**Problem to solve**
Every line below between the line holding "Figure 1: UV-Vis" and the line holding "Figure 16. The", inclusive, should be repeated exactly, and all other lines omitted.

**Materials provided**

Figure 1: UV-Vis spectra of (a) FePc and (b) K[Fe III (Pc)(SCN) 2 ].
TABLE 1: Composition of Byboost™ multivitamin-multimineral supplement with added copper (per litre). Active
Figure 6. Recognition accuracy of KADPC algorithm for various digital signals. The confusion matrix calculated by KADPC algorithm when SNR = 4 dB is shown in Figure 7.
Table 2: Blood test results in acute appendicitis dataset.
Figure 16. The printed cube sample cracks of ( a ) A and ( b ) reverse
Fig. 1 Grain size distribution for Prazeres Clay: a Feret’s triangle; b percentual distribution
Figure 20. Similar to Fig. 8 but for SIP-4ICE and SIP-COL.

...

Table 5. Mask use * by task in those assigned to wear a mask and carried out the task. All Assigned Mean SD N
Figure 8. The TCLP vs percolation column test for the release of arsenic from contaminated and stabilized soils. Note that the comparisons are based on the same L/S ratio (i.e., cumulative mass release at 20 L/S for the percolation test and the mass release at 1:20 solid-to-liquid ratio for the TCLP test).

---

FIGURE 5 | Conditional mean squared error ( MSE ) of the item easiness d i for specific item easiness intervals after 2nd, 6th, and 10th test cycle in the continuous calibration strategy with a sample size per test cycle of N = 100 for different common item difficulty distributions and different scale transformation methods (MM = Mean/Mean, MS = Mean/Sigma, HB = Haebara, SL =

**Reply**
Figure 1: UV-Vis spectra of (a) FePc and (b) K[Fe III (Pc)(SCN) 2 ].
TABLE 1: Composition of Byboost™ multivitamin-multimineral supplement with added copper (per litre). Active
Figure 6. Recognition accuracy of KADPC algorithm for various digital signals. The confusion matrix calculated by KADPC algorithm when SNR = 4 dB is shown in Figure 7.
Table 2: Blood test results in acute appendicitis dataset.
Figure 16. The printed cube sample cracks of ( a ) A and ( b ) reverse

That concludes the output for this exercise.